• **Document section**:
A study revealing phosphoregulatory network during embryogenesis of honey bee workers and drones
Date:2022-10-27
The Institute of Apicultural Research of Chinese Academy of Agricultural Sciences (IARCAAS) recently analyzed the phosphoregulatory network during embryogenesis of honey bee workers and drones, providing a theoretical basis for the in-depth understanding of molecular mechanisms during embryogenesis of honey bees. Relevant findings were published in Frontiers in Cell and Developmental Biology.
Embryogenesis of honey bees is an important organogenetic period, with an important significance on the formation of biological properties of adult honey bees. Phosphorylation of proteins is a common way of regulation in living organisms and plays an important role in the process of cellular signaling transduction. However, we know little about the phosphoregulatory network during embryogenesis of honey bees. Therefore, our team made a systematic analysis on the phosphoregulatory network during embryogenesis and key kinases and regulatory proteins by interdisciplinary research means of proteomics, bioinformatics and genomics.

• **Instructions**:
(1) According to the honey bee embryogenesis article, which journal published the institute's findings?
(2) Write out the honey bee embryogenesis article from "A study revealing" to "and Developmental Biology.", switching "drones" to "queens".
(3) Resume the honey bee embryogenesis article, picking up right after its last sentence.

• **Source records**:
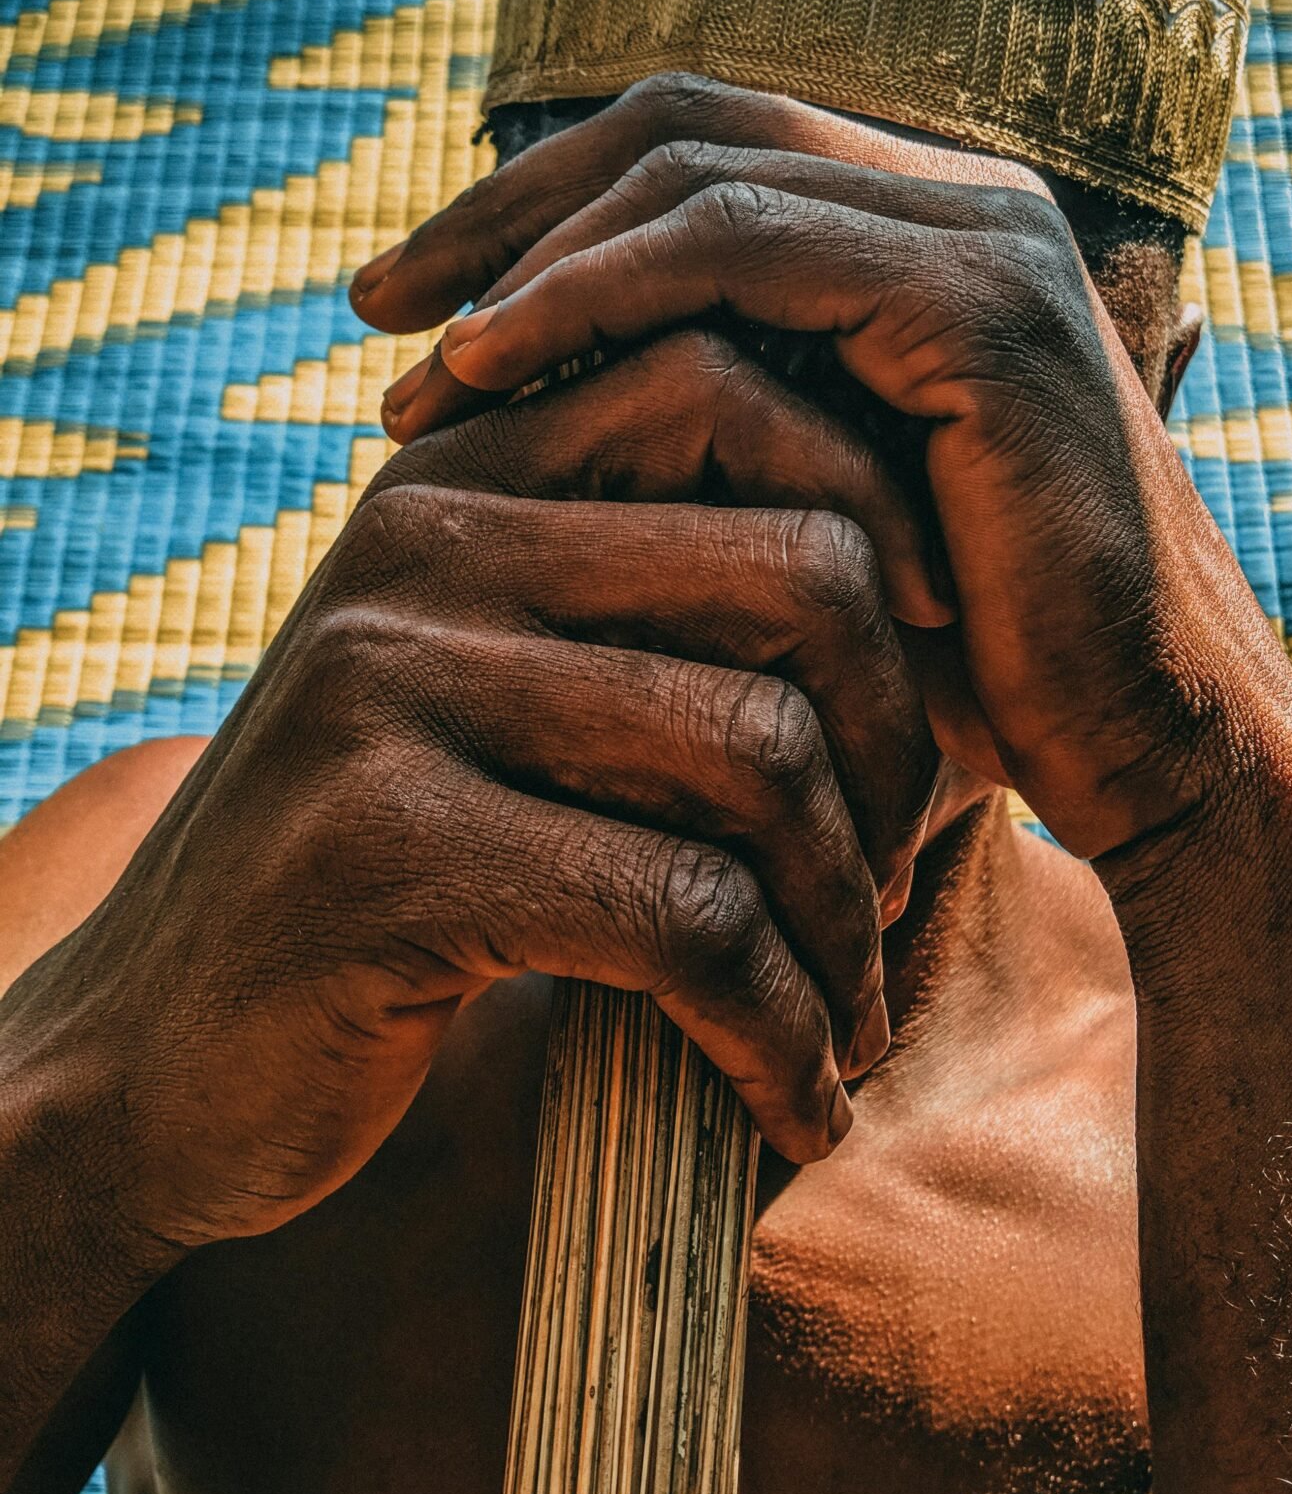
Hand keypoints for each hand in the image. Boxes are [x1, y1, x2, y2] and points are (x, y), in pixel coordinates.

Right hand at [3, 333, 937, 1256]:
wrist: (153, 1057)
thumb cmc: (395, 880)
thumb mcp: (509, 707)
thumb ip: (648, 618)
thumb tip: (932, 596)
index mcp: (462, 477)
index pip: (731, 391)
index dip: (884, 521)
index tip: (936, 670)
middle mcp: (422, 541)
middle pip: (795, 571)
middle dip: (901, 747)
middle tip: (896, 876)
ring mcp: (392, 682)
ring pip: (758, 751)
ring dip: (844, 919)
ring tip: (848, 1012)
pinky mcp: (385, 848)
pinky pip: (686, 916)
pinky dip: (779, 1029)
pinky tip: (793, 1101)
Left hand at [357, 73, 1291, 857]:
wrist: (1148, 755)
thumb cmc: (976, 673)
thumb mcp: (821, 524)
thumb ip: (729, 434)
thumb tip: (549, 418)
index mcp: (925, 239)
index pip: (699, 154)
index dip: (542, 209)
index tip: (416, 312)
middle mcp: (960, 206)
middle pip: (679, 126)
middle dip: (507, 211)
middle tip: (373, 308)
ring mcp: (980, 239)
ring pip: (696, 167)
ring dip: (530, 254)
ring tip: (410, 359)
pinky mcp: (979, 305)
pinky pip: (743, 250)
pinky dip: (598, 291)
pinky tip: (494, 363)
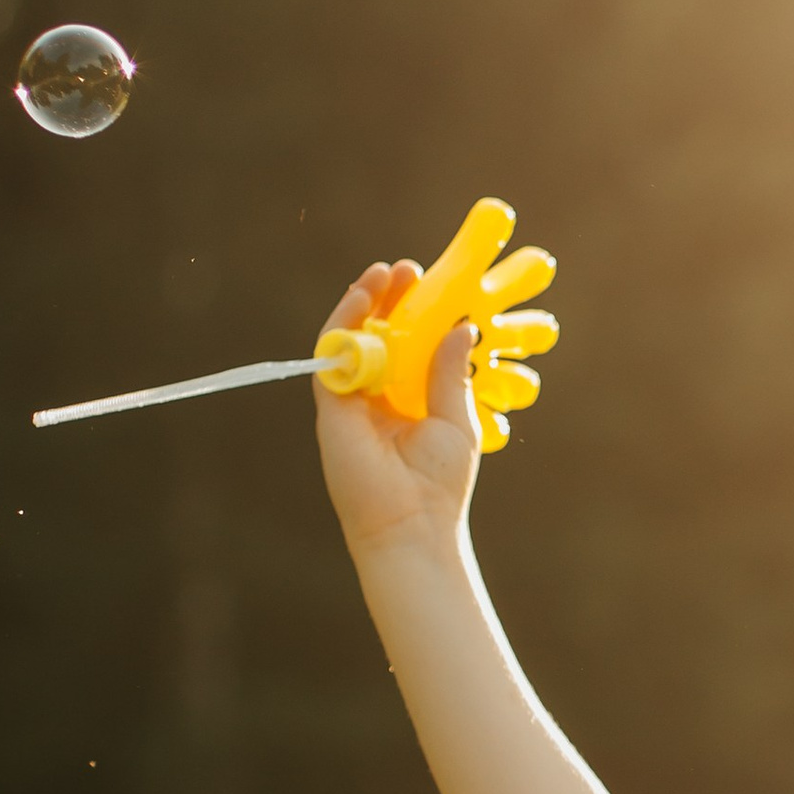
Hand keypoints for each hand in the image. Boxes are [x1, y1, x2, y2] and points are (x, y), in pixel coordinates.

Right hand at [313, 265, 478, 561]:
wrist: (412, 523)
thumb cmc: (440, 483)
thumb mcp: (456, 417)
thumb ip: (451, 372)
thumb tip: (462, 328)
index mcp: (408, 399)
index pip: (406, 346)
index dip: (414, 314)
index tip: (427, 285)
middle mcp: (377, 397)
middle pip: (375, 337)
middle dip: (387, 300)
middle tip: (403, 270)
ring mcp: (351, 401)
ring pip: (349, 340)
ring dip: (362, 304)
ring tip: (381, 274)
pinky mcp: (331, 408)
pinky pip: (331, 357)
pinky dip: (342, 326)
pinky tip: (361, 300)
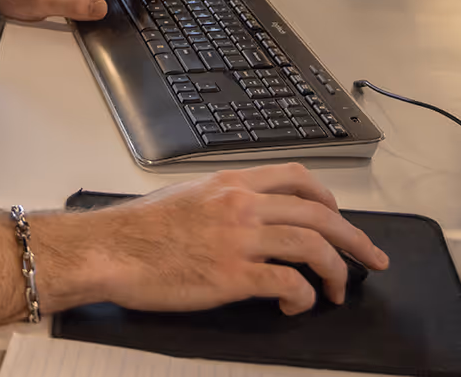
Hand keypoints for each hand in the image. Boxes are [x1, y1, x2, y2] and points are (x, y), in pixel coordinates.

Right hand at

---

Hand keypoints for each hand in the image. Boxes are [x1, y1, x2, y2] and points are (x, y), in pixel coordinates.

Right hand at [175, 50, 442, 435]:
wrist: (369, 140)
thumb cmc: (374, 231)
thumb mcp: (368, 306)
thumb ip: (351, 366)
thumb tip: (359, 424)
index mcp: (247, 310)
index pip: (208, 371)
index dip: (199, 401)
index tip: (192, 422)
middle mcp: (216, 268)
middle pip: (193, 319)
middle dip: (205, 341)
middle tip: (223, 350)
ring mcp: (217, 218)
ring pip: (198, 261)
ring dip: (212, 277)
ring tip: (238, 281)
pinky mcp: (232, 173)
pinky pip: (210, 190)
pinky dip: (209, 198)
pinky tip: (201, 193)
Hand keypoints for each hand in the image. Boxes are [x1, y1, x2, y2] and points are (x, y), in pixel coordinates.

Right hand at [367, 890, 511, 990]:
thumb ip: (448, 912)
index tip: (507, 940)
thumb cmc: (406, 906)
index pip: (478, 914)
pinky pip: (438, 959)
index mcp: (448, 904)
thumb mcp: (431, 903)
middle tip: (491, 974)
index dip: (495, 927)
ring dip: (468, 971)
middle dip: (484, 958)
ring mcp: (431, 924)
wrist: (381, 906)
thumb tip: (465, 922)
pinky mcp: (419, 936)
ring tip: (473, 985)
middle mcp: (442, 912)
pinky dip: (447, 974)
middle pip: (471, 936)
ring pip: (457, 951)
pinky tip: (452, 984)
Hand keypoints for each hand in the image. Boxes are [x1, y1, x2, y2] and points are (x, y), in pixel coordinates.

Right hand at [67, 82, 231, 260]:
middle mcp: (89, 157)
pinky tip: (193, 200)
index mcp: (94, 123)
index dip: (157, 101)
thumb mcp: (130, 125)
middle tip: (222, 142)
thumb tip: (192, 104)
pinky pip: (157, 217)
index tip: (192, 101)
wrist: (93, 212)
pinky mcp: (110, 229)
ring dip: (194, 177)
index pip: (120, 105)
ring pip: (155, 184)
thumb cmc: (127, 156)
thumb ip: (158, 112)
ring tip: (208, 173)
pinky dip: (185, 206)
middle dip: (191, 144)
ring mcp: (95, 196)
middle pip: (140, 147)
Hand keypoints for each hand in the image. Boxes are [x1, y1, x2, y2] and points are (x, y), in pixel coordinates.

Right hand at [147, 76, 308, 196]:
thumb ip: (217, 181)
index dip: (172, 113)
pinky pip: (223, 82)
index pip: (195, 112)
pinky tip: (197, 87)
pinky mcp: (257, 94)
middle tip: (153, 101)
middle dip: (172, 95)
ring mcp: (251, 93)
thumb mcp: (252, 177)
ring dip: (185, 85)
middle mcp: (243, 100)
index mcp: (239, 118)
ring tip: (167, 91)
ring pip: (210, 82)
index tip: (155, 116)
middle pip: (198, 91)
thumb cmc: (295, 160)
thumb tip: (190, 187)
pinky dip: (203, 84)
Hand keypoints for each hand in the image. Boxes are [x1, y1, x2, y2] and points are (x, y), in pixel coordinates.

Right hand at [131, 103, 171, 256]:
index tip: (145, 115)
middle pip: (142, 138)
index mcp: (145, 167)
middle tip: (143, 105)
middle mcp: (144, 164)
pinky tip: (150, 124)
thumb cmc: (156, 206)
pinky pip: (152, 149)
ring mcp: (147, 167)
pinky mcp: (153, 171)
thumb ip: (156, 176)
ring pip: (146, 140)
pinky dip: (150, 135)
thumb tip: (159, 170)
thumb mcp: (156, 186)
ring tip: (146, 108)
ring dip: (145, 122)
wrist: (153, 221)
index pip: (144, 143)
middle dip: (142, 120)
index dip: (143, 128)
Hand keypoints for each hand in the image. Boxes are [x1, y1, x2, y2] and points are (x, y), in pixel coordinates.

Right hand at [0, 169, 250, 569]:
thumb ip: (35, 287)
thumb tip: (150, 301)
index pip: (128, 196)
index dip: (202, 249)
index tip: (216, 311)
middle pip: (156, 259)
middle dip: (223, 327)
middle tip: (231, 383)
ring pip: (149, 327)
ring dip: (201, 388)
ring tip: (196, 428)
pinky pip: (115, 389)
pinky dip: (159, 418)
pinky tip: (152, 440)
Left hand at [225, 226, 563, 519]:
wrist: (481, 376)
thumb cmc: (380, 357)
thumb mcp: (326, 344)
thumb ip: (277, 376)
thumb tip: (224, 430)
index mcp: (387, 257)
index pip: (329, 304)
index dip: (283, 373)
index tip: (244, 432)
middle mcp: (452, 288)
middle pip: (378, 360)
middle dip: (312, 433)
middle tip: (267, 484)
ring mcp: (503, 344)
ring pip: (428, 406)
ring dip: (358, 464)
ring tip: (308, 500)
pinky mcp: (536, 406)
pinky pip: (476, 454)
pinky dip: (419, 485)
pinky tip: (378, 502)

...

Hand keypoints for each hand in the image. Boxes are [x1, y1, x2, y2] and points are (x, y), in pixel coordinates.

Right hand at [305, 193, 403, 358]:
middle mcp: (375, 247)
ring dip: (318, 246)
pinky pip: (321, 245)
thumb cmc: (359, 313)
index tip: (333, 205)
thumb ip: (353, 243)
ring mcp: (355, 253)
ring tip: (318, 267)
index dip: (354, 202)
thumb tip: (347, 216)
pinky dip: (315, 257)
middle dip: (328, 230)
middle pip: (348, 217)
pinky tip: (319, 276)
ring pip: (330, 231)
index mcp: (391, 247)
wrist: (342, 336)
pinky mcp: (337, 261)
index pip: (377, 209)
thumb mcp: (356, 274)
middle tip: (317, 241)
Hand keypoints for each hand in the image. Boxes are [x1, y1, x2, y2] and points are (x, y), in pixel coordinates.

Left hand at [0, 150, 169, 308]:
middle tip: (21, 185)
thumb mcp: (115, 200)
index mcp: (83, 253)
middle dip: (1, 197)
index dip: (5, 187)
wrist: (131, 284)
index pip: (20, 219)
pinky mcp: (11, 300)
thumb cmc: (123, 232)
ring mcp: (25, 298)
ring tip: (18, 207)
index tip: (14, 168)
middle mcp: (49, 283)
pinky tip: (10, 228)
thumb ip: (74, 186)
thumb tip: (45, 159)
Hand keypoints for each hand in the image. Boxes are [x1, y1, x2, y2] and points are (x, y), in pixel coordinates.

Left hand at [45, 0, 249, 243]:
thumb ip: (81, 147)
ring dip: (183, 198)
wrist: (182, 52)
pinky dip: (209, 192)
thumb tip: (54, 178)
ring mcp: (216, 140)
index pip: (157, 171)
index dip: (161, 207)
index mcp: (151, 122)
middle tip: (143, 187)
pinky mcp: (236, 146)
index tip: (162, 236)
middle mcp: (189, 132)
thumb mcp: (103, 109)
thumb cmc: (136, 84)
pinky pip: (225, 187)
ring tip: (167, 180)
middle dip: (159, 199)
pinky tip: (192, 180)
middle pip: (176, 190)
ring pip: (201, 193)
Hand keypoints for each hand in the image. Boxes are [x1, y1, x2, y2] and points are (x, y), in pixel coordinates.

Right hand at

• **Responses to the tasks**:
(1) Frontiers in Cell and Developmental Biology.

(2)
A study revealing phosphoregulatory network during embryogenesis of honey bee workers and queens
Date:2022-10-27
The Institute of Apicultural Research of Chinese Academy of Agricultural Sciences (IARCAAS) recently analyzed the phosphoregulatory network during embryogenesis of honey bee workers and queens, providing a theoretical basis for the in-depth understanding of molecular mechanisms during embryogenesis of honey bees. Relevant findings were published in Frontiers in Cell and Developmental Biology.

(3)
During embryonic development of honey bees, we identified a series of phosphorylated proteins and phosphorylated sites, and predicted relevant phosphokinases. According to the findings, honey bee worker bees and drones were similar in their overall strategies during embryonic development. In newborn embryos, protein kinase A played an important role in regulating cell proliferation and germ layer formation. During the middle embryogenesis, kinase subfamily dual-specificity tyrosine-regulated kinases, cyclin-dependent kinases (CDKs) and induced pathways relating to protein synthesis and morphogenesis enhanced germ layer development, organogenesis and dorsal closure. In comparison of embryogenesis of bee workers and drones, it was found that the two formulated distinct regulatory strategies, which were coincident with the trajectories of embryogenesis of bee workers and drones. Finally, key regulatory kinase CAMK2 was functionally validated by RNA interference. This is the most comprehensive and in-depth honey bee embryo phosphoproteome data so far, providing a theoretical basis for subsequent studies on honey bee embryonic stem cells and transgenosis.